The Reverend guessed it was true. No one else would have her. He would have taken her. He had waited for her; waited to deliver that cursed woman back to her Lord. Her soul was powerful enough to fulfill the task of his vision--to know the very blood of a soul, to hear the anguish of a soul cut to the quick. He waited for her above the nervous penitence of a pregnant schoolgirl and the frenzied misgivings of an old maid, above the pagan fears of tobacco farmers and the shrieking heresy of a mother bearing a stillborn child, above the cold dread in the eyes of the dying. He waited for her above the rest but she came only for McKinney.

The Reverend had told her that it was impossible to save his life, that perhaps God would spare his soul, but she wanted the life--only the life. She and Jackson had tried for six years to save his life and for her trouble she had been spit on and beaten, driven from her home, but she never came to him for relief. He tried to believe that it was God’s will to keep her soul in torment.

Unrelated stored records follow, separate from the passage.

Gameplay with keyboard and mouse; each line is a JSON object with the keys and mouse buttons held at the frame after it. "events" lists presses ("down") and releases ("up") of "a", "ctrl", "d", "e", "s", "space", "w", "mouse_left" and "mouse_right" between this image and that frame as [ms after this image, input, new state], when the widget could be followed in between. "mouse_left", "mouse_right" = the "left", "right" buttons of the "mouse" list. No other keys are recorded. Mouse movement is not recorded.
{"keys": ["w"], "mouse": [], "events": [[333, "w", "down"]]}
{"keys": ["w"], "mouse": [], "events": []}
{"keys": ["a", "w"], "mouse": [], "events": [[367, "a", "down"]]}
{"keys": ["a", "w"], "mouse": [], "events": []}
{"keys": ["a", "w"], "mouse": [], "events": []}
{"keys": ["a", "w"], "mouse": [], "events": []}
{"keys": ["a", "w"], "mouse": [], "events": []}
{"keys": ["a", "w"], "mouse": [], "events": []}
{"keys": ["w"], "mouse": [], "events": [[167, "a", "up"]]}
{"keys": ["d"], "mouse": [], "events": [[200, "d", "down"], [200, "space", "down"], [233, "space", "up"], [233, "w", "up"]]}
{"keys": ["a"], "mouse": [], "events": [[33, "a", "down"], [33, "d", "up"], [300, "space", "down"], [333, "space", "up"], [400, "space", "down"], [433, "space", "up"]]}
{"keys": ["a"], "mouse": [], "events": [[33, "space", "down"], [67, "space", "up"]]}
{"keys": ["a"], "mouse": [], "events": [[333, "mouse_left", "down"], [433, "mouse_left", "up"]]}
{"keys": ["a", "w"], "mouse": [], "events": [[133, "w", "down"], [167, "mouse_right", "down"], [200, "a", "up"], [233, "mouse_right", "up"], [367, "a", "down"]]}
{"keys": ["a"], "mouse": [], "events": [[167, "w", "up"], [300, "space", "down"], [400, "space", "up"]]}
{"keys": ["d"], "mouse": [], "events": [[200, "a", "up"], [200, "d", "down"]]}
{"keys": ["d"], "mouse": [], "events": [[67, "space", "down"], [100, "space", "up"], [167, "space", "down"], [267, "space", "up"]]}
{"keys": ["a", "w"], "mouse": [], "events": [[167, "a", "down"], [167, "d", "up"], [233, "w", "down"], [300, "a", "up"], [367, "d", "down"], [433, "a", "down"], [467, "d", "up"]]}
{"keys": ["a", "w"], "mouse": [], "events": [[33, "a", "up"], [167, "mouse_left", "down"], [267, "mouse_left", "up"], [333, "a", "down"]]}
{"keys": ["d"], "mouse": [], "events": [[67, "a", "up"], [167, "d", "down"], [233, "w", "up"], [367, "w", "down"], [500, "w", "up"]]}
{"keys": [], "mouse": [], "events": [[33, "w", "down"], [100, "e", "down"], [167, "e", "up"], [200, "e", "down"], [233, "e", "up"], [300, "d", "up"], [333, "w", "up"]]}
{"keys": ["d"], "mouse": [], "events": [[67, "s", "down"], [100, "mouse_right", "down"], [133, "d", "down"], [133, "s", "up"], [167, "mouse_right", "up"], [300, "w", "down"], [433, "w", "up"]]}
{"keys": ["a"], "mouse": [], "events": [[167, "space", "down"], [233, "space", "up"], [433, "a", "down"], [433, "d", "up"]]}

Maybe it was because of his father; some people were not yet reconciled to the fact that his father had been a captain on t chain gang. For her more than most, he thought, since McKinney was on that chain gang. He had first seen McKinney when his father pointed him out one day: "That’s Pencil McKinney. He’s a right uppity nigger. He learned to write real good. That’s why they call ‘im Pencil--he’s got one in his hand ever chance he gits. Thinks the world of a pencil. Draws a lotta stuff. Guess that’s why he’s got that swelled head. Whooped a white man in Alamance. The man was a little drunk an’ he was only tryin’ to prove a point. He had some Yankee businessman down here ‘bout somethin’ an’ he wanted to show ‘im that these niggers loves watermelon. So he sees this nigger walkin’ down the street--this here McKinney--an’ he says, ‘Hey boy, come here a minute.’ An’ the nigger, he’s a little slow, but he comes over an’ the man asks ‘im if he wants a free watermelon an’ this nigger up an’ says he don’t want nuthin’ from ‘im an’ starts to walk off. Well, this man’s friend is laughin’ his ass off so the white man goes to grab that nigger by the scrub of the neck an’ that nigger turned on the sonofabitch an’ beat ‘im nearly to the grave. Got two years out here with me an I’m gonna break that nigger in right. You watch. Hey, McKinney! Git over here! I want you to meet my boy. You tell ‘im  how you like that watermelon. Go on boy! You tell ‘im how you wish to God you had et that watermelon. You better speak up boy or I’m gonna have you whipped. I’m gonna have your nuts busted if you don’t show some respect now boy. Hey, Jesse! Bring Lathan over here. We got us a nigger boy beggin’ for a whippin."

The Reverend had watched them bring up a wheelbarrow and stretch the black man across it, one man holding his head and the other his feet. His father walked over with a strop and he heard the leather slapping and slapping and further down the line the other Negroes started to sing and they sang loud until the whipping stopped. When McKinney was taken away, his father had said: "That’s how yuh handle a uppity nigger, boy, mark my words."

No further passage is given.